Three-point MACE is a composite of CV death, myocardial infarction, or stroke. The 4-point MACE used in the ELIXA trial the composite of CV death, myocardial infarction, stroke, or hospitalization for unstable angina.
The risk estimates and 95% CI for SUSTAIN-6 and ELIXA are for nonfatal MI (excluding fatal MI) or nonfatal stroke (excluding fatal stroke). The effect estimates for the composite endpoints of fatal or nonfatal MI and fatal or nonfatal stroke were not available in the primary manuscripts.

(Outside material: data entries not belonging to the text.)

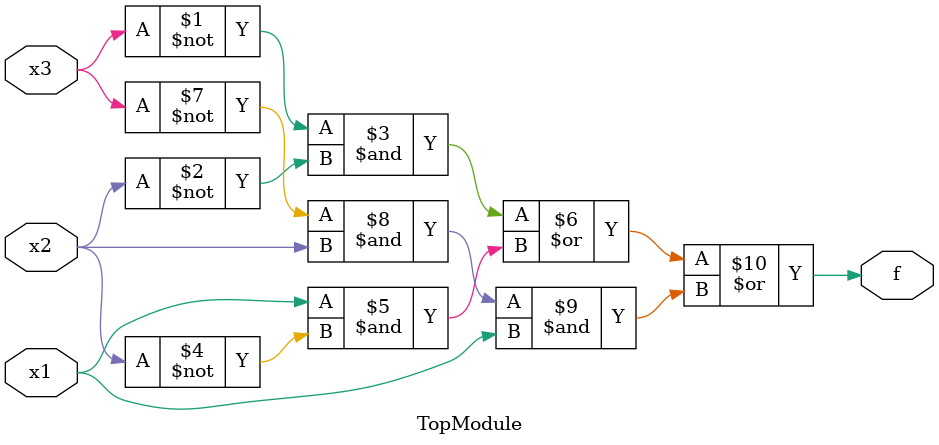
<source format=sv>

module TopModule (
  input x3, // input signal
  input x2, // input signal
  input x1, // input signal
  output f   // output signal
);

    assign f = (~x3 & ~x2) | (x1 & ~x2) | (~x3 & x2 & x1);

endmodule

// VERILOG-EVAL: errant inclusion of module definition

</source>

A1C = hemoglobin A1C; CV = cardiovascular; ELIXA = Lixisenatide in Patients with Type 2 Diabetes and Acute Coronary Syndrome; EXSCEL =Exenatide Study of Cardiovascular Event Lowering; GLP-RA = glucagon-like peptide-1 receptor agonists; HF = heart failure; MACE = major adverse cardiovascular event; MI = myocardial infarction; QW = once weekly; LEADER =The Liraglutide Effect and Action in Diabetes: Evaluation of Cardiovascular Outcome Results; SUSTAIN-6 = Semaglutide and Cardiovascular Outcomes in Patients with Type 2 Diabetes.